De rechtbank oordeelt als volgt. De stelplicht en bewijslast ten aanzien van de tekortkoming liggen conform artikel 150 Rv bij [eiser in conventie/verweerder in reconventie] . Mede gelet op het verweer van [gedaagde in conventie/eiser in reconventie] heeft [eiser in conventie/verweerder in reconventie] zijn stellingen onvoldoende onderbouwd. Er kan gelet op het verweer van [gedaagde in conventie/eiser in reconventie] immers niet worden vastgesteld dat de vloerverwarming alleen op alle verdiepingen tegelijk kan worden aangezet, nog los van de vraag of dat een gebrek oplevert. Ook kan op basis van bovenstaande niet worden vastgesteld dat [gedaagde in conventie/eiser in reconventie] een fout heeft gemaakt met betrekking tot het aanleggen van de leidingen. Dit volgt bovendien ook niet uit het rapport van het Keuringshuis, waarin staat: “
Er kan niet worden uitgesloten of het leidingwerk goed en lekkage vrij is aangesloten. Geadviseerd wordt om een erkende loodgieter aan te stellen om de gehele installatie te laten nazien opeventuelegebreken.Indien er gebreken zijndeze tevens te herstellen.” (onderstreping door de rechtbank).
4.18.
De slotsom op dit onderdeel is dat ten aanzien van de vloer, verwarming en leidingwerk een tekortkoming in de nakoming van de overeenkomst niet is komen vast te staan.
Fundering bij voordeur
4.19.
Ook spreekt [eiser in conventie/verweerder in reconventie] [gedaagde in conventie/eiser in reconventie] aan op het onderbreken van de fundering ter plekke van de voordeur. Een stuk fundering is weggehaald om buizen naar binnen te brengen, waardoor het voordeurkozijn en het metselwerk nu gewoon op tuingrond staan, aldus [eiser in conventie/verweerder in reconventie] . Ter zitting is gebleken dat [gedaagde in conventie/eiser in reconventie] de voordeur naar voren heeft verplaatst, op een plek waar alleen grond was en geen fundering. Daarmee is [gedaagde in conventie/eiser in reconventie] in beginsel tekortgeschoten in de nakoming van zijn verbintenis uit de aannemingsovereenkomst.

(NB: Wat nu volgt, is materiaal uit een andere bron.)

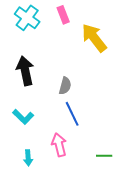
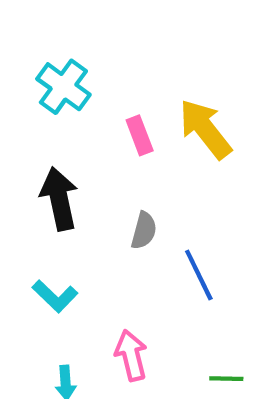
pink rectangle: (63, 15) -> (140, 135), moved
blue line: (72, 114) -> (199, 275), moved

Termijn voor sleutelklaar opleveren
4.20.
Ten slotte legt [eiser in conventie/verweerder in reconventie] aan de wanprestatie ten grondslag dat [gedaagde in conventie/eiser in reconventie] de woning niet binnen zes weken sleutelklaar heeft opgeleverd. [gedaagde in conventie/eiser in reconventie] betwist het bestaan van deze afspraak. Ter onderbouwing van die afspraak verwijst [eiser in conventie/verweerder in reconventie] naar Whatsappberichten tussen hem en [gedaagde in conventie/eiser in reconventie] . Uit die Whatsappberichten blijkt echter alleen dat er is gesproken over de termijn waarin het werk zou worden voltooid. Dat er een fatale termijn van zes weken is overeengekomen blijkt niet uit het dossier. Er is dan ook geen sprake van wanprestatie van [gedaagde in conventie/eiser in reconventie] bestaande uit overschrijden van een fatale oplevertermijn.
Tussenconclusie
4.21.
In het voorgaande is de rechtbank tot het oordeel gekomen dat de volgende aspecten van de aannemingsovereenkomst niet of gebrekkig zijn uitgevoerd:
a. dakrand: vervangen dakrand en bijbehorend schilderwerk is niet uitgevoerd (zie 4.4);
b. trap: de maten van de trap zijn niet geschikt voor deze woning (zie 4.6-4.9);
c. schoorsteenaansluiting: niet professioneel aangesloten (zie 4.10);
d. sanitair: werkzaamheden deels niet uitgevoerd, geen centraal aardpunt (zie 4.11-4.12);
e. elektra: gebrekkig (zie 4.13);
f. fundering ter plekke van de voordeur: gebrekkig (zie 4.19).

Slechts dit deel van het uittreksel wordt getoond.